La Géorgie dirige tous ses espoirs vers l’Ouest et tolère mal la présence des troupes russes sur son sol. Un chantage lui fut imposé par la Russie en novembre 2000: si elle ne consentait pas à devenir sa base arrière pour les opérations militaires en Tchétchénie, les citoyens géorgiens se rendant en Russie auraient besoin d’un visa, contrairement à la règle en vigueur au sein de la C.E.I.

Enfin, la Moldavie hésite entre l’attraction de ses voisins occidentaux (spécialement de la Roumanie, dont elle partage la langue et la culture) et une intégration plus franche dans la C.E.L, à laquelle la pousse la partie russophone de sa population.

Ces intérêts divergents expliquent pourquoi les pays de la C.E.I. se sont engagés dans des groupements subrégionaux internes à la C.E.I., ou extrarégionaux:

  • Le Kazakhstan, l’Ouzbékistan et le Kirghizstan ont fondé en 1994 l’Union centrasiatique et institué entre eux un espace économique commun; la Russie y est observateur
  • Tous les pays islamiques sont membres de l’Organisation de coopération économique (E.C.O. en anglais), fondée en 1985 par l’Iran, le Pakistan et la Turquie, rejoints en novembre 1992 par l’Azerbaïdjan et l’Afghanistan et par les cinq États d’Asie centrale ex-soviétique. L’organisation s’occupe surtout de transit commercial et de transports
  • En 1992 a été fondée l’organisation de Coopération économique de la mer Noire, regroupant six ex-républiques soviétiques (Arménie, Azerbaïdjan, Géorgie, Moldavie, Russie et Ukraine) ainsi que la Turquie, la Bulgarie, la Roumanie, la Grèce et l’Albanie. Cette organisation couvre en principe tous les domaines de l’économie, mais ne dispose pas de structures institutionnelles et est paralysée par les différentes tensions politiques qui affectent cette zone
  • Enfin en 1997 a été créé le G.U.AM (Géorgie, Ukraine, Azerbaïdjan, Moldavie), devenu en 1999 le G.U.U.A.M., avec l’adhésion de l’Ouzbékistan. L’activité de l’organisation est centrée sur la recherche des voies de communication permettant d’exporter le pétrole de la Caspienne en évitant la Russie. Elle est soutenue sur ce point par l’Union européenne dont les crédits T.A.C.I.S. (Technical Assistance to the Commonwealth of Independent States) financent le projet Traceca (Transport Corridor Europe-Caucasus-Central Asia). Le G.U.U.A.M. s’est donné une Charte et s’est enregistré auprès des Nations unies comme organisation internationale en octobre 2000, avec le projet de se constituer en 2001 en zone de libre-échange
3. La C.E.I., cadre des relations économiques entre les ex-Républiques soviétiques

Après la désagrégation, de l’U.R.S.S. le commerce entre les Républiques ex-soviétiques s’est d’abord effondré (de15-20 %dès 1991 et de 25 à 40 % en 1992) puis n’a cessé de décliner, sauf un petit rebond en 1996.
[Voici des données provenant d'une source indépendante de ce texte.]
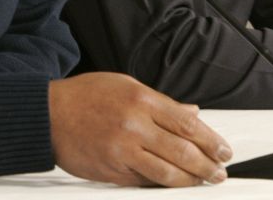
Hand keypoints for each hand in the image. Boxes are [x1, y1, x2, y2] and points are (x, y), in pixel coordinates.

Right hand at [49, 72, 231, 186]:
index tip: (224, 151)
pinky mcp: (111, 172)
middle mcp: (134, 125)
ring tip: (202, 182)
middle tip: (219, 173)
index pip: (187, 125)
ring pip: (166, 173)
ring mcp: (122, 151)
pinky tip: (171, 185)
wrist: (48, 115)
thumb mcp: (127, 86)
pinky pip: (143, 183)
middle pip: (182, 151)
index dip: (212, 141)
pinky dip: (160, 185)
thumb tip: (192, 113)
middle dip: (207, 166)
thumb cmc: (86, 97)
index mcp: (141, 100)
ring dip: (189, 181)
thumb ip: (162, 103)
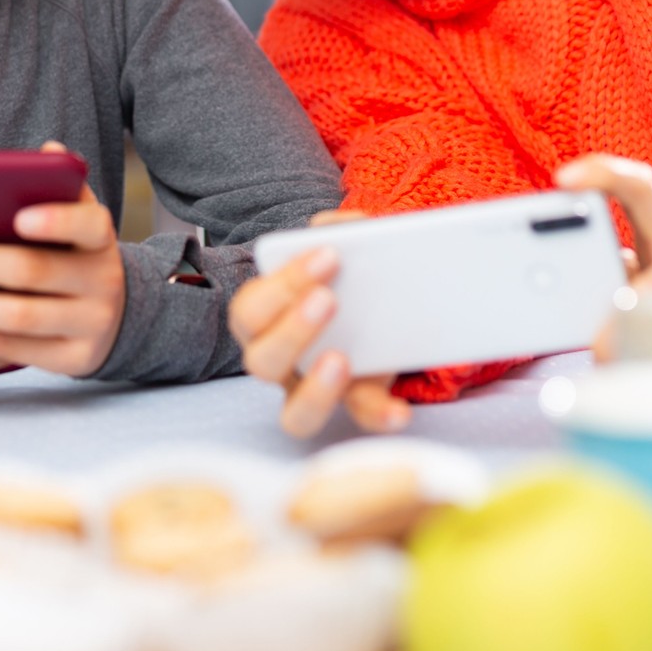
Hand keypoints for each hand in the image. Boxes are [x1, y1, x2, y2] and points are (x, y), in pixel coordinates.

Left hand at [0, 143, 127, 377]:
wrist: (111, 317)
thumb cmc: (71, 256)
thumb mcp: (73, 223)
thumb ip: (56, 189)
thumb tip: (48, 150)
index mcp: (100, 239)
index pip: (88, 223)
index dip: (56, 220)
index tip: (17, 217)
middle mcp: (104, 280)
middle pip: (35, 270)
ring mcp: (93, 324)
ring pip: (22, 316)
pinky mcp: (77, 360)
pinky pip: (19, 350)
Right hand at [227, 209, 411, 437]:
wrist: (381, 301)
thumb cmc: (346, 274)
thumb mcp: (341, 247)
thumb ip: (340, 231)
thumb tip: (348, 229)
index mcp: (266, 317)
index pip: (251, 308)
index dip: (282, 285)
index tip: (327, 255)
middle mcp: (279, 360)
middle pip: (260, 361)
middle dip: (291, 331)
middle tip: (328, 300)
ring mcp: (314, 390)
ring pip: (295, 414)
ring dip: (316, 389)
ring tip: (342, 360)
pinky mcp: (356, 404)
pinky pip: (360, 422)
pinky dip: (379, 417)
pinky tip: (400, 410)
Les causes de ce déclin sont multiples:

  • la disparition des liens commerciaux planifiés entre les Républiques
  • les contingents, quotas ou autres restrictions quantitatives au commerce
  • le déclin progressif, en volume, des exportations d’énergie par la Russie

Les mouvements de capitaux sont faibles entre la Russie et ses voisins (moins de 10% des entrées de capitaux dans ces pays).

Le principal problème est l’apurement des dettes des pays membres envers la Russie.

4. Quel sens donner à la CEI ?

La Charte de la C.E.I. mentionne en son article 11 un «espace commun militaro-stratégique».

Les pays membres sont liés par un Traité de sécurité collective signé en mai 1992 à Tachkent et entré en vigueur en 1994, sans la participation de l’Ukraine, de la Moldavie et du Turkménistan.

C’est bien là un squelette d’intégration militaire, qu’aucun des membres de la C.E.I. ne souhaite renforcer au début du XXI ème siècle .

La Russie préfère assurer les tâches de sécurité collective au travers d’accords bilatéraux ad hoc avec ses partenaires.

» La C.E.I. n’est efficace dans aucun domaine en 2001 . Est-elle inutile? Sa disparition mettrait à nu les tensions centrifuges et les éléments d’éclatement. Son maintien constitue au moins un forum d’échanges de vues et, par là, un élément de stabilité politique, en attendant mieux.